Supported annotations:
| Annotation | Scope | Purpose |
|---|---|---|
// @qa-page: billing |
File | Optional page id override. |
// @qa-scenario: ACTIVE |
File | Required QA scenario id or intent label. |
// @qa-live-skip: true |
File | Skip this scenario in live QA. |
// @qa-always-run: true |
File | Keep the scenario eligible even when default filtering would skip it. |
// @qa-fixture: avatar=tests/fixtures/qa-avatar.png |
test |
Name a fixture file used by this specific test. Add it above each test that needs the fixture. |
// @qa-live-policy: readonly |
test or describe |
Tell live QA how safely this test can be judged.
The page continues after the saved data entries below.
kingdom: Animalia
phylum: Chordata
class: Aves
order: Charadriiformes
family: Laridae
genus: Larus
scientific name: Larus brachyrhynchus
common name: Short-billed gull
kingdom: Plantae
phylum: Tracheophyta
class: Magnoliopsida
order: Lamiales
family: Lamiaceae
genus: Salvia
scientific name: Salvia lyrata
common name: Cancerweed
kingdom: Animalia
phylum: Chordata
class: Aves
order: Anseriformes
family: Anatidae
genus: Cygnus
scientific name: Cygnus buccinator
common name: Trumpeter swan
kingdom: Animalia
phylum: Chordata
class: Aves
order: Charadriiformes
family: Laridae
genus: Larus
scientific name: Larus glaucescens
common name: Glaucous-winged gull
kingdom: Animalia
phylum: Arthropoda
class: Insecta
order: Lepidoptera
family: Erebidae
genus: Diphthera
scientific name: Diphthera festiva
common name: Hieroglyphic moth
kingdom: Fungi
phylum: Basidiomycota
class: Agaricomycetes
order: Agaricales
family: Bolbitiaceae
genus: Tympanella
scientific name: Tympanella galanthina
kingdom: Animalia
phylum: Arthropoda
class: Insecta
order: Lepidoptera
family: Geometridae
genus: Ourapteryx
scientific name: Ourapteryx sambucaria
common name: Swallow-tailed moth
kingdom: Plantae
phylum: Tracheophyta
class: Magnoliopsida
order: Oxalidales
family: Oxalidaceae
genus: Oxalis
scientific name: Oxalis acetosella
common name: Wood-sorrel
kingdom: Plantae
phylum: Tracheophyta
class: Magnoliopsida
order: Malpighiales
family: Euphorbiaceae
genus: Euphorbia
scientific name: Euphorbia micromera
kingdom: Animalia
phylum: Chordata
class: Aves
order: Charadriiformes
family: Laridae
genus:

Add it above each test; use describe only when every child test shares the same policy. |
File-level annotations should be placed at the top of the spec file, before imports:
// @qa-page: billing
// @qa-scenario: ACTIVE
// @qa-live-skip: true
// @qa-always-run: true
import { expect, test } from "@playwright/test";Supported @qa-live-policy values:
| Value | Meaning |
|---|---|
readonly |
Safe read-only verification. |
safe-interaction |
Safe interaction is allowed. |
safe-interaction-no-confirm |
Interaction is allowed, but final confirmation/destructive submit should not be clicked. |
mock-judgment |
Original test depends on mocked API state; Hermes should judge whether live UI reasonably matches intent. |
subscription-mutation |
Subscription or billing mutation; block live execution and treat as unsafe for staging automation. |
auth-mock |
Auth is mocked in the Playwright test; block direct live execution. |
skip |
Explicitly skip live QA for this test. |
Minimal annotation:
// @qa-scenario: A billing user can see the inactive subscription stateTest-level annotations:
// Put these above each test.
// @qa-live-policy: readonly
// @qa-fixture: avatar=tests/fixtures/qa-avatar.pngExample Playwright spec:
// @qa-page: billing
// @qa-scenario: A billing user can see the inactive subscription state
import { expect, test } from "@playwright/test";
// @qa-live-policy: readonly
// @qa-fixture: avatar=tests/fixtures/qa-avatar.png
test("shows inactive billing state", async ({ page }) => {
await page.goto("/settings/billing");
await expect(page.getByRole("heading", { name: "Billing" })).toBeVisible();
await expect(page.getByText("Inactive subscription")).toBeVisible();
await expect(page.getByRole("button", { name: "Upgrade" })).toBeVisible();
});Example with a live policy:
// @qa-page: billing
// @qa-scenario: CANCEL_SUBSCRIPTION
import { expect, test } from "@playwright/test";
test.describe("Billing cancellation", () => {
// @qa-live-policy: safe-interaction-no-confirm
test("opens the cancellation confirmation dialog", async ({ page }) => {
await page.goto("/settings/billing");
await page.getByRole("button", { name: "Cancel subscription" }).click();
await expect(page.getByRole("dialog")).toBeVisible();
await expect(
page.getByRole("button", { name: "Confirm cancellation" }),
).toBeVisible();
});
});The CLI reads the spec as source material. It does not run Playwright against staging.
Default paths:
src/page/{page}/__tests__/*.spec.ts
src/page/{page}/__QA__/
Common output files:
{page}-qa-spec.json
{page}-qa-spec-abstracted.json
{page}-qa-spec-live.json
{page}-qa-spec-live.md
{page}-qa-judge-plan.md
{page}-hermes-judgment.json
{page}-hermes-judgment.md
{page}-hermes-raw-output.txt
- Node.js 20+
- Playwright specs in the app repo
- Hermes Agent installed and configured
- Staging credentials for
judgeandnightlywhenauthRequiredis notfalse
Install Hermes Agent:
curl -fsSL https://raw.githubusercontent.com/NousResearch/hermes-agent/main/scripts/install.sh \
| bash -s -- --skip-setup --skip-browserHermes needs an inference model in ~/.hermes/config.yaml or HERMES_INFERENCE_MODEL.
This tool is not:
- a replacement for deterministic Playwright CI
- a replacement for API contract tests
- a deterministic production test runner
- safe for destructive flows unless explicitly marked as skipped or safe
- guaranteed to catch backend regressions that do not affect visible UI, DOM, screenshots, navigation, or user-facing copy
- a full QA engineer replacement
It automates the first-pass live staging judgment layer and escalates uncertain cases.